Although Brownfield had ordered court personnel to get Schmude medical attention at about noon on May 5, he was first seen by a paramedic and a doctor about 8:30 p.m. that night during processing at Cook County Jail, according to sheriff’s spokeswoman Sally Daly. The doctor did not deem his condition serious enough to warrant emergency care, she said.

At 3:05 a.m., nearly seven hours later, he was transferred to Cermak Hospital, where county inmates are treated.

But Joan Schmude said that her husband complained about pain from the beating during phone calls to his family.

Late on the afternoon of May 7, he told his wife that at Cermak, “the doctor saw him twice and didn’t even check my heartbeat. He said, `You got to get me out of here.'”

A couple hours later, he called her again and told her, “He told me whatever medicine they gave him wasn’t working.”

She never talked to him again. Shortly before midnight Joan Schmude got word from Mt. Sinai Hospital, where he’d been transferred from Cermak, that he had died. Family members went to the hospital several hours later, and Chicago police soon arrived.

“They said it was an investigation,” she said. “They said it was a crime scene.”

In ruling the death a homicide, the Cook County medical examiner’s office said the initial injuries did not immediately result in death but caused bleeding inside the spleen that continued for a day or more.
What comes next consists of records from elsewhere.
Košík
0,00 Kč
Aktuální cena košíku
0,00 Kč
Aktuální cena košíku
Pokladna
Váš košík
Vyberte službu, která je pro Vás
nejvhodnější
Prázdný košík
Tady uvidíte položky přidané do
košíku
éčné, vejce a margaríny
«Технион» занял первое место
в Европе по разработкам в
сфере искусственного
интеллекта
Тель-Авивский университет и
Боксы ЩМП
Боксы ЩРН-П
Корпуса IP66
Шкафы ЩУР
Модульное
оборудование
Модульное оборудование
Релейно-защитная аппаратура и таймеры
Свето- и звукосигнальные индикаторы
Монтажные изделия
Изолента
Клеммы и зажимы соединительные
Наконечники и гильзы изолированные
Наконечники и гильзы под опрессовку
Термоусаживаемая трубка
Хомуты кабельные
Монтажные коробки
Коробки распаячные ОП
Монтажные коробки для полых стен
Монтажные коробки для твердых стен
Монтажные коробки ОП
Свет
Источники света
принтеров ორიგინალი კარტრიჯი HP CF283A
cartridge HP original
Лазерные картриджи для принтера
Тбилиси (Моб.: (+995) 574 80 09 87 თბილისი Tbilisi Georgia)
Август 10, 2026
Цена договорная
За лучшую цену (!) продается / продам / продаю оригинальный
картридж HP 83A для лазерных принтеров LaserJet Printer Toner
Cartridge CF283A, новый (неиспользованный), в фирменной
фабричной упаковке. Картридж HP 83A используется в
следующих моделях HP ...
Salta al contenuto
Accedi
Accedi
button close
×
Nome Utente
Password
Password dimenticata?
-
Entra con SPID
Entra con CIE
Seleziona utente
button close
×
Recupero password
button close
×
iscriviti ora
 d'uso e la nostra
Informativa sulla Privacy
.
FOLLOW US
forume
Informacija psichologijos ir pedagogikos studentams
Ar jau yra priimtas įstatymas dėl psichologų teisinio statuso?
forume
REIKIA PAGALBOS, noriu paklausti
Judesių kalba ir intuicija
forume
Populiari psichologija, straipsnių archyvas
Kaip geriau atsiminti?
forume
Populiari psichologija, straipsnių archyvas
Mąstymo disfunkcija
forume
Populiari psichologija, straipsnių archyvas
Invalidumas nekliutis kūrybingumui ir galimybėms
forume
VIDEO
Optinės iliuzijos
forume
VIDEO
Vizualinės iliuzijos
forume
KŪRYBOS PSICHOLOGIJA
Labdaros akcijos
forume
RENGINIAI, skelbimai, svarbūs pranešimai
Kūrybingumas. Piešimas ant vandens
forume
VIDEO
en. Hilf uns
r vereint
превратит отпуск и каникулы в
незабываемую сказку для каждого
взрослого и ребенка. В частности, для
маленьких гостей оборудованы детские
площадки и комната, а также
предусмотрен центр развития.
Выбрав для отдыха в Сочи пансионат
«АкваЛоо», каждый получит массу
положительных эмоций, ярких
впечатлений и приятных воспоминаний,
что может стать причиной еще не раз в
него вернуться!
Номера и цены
While the medical examiner’s office has said Schmude’s cirrhotic liver made “the spleen larger and easier to injure,” law enforcement authorities said no pre-existing health condition lessens criminal liability in an attack.

The family has retained attorney Patrick J. Doherty and is investigating legal recourse over Schmude’s death.

Schmude’s appearance in court that May day was far from his first.

His own mother once got an order of protection against him after he threatened to ignite her with a gas can and a lighter. He also repeatedly threatened to kill his teenage daughter, according to court records. And he pleaded guilty, court documents show, to shouting ethnic slurs at a black woman and damaging her car.

At about 11:30 p.m. on May 4, Schmude threw a brick through his wife’s bedroom window. She had previously taken out orders of protection against him, but both had been vacated.

The couple had been high school sweethearts and were married for 21 years when they began living separately a year ago, she said.

He threw the brick through her window that night, his wife said, “because he wanted me to come back home in his own crazy way.”

Explaining her husband’s erratic behavior, much of it detailed in court documents, she said, “He would get drunk and stupid.” From time to time, she added, he would attend Alcoholics Anonymous meetings, but always went back to drinking.

A waitress at a Crestwood restaurant, Joan Schmude noted that her husband “never physically abused me or the children, but he did have a big mouth.”

The family’s home features photos of her husband and their three children on all four living room walls. A large photo of Schmude wearing a black vest sits prominently above the television set.

Pausing to collect herself, Joan Schmude admitted that the circumstances of her husband’s death mirrored his life. “I always told him his mouth would be the death of him,” she said, “and it actually was.”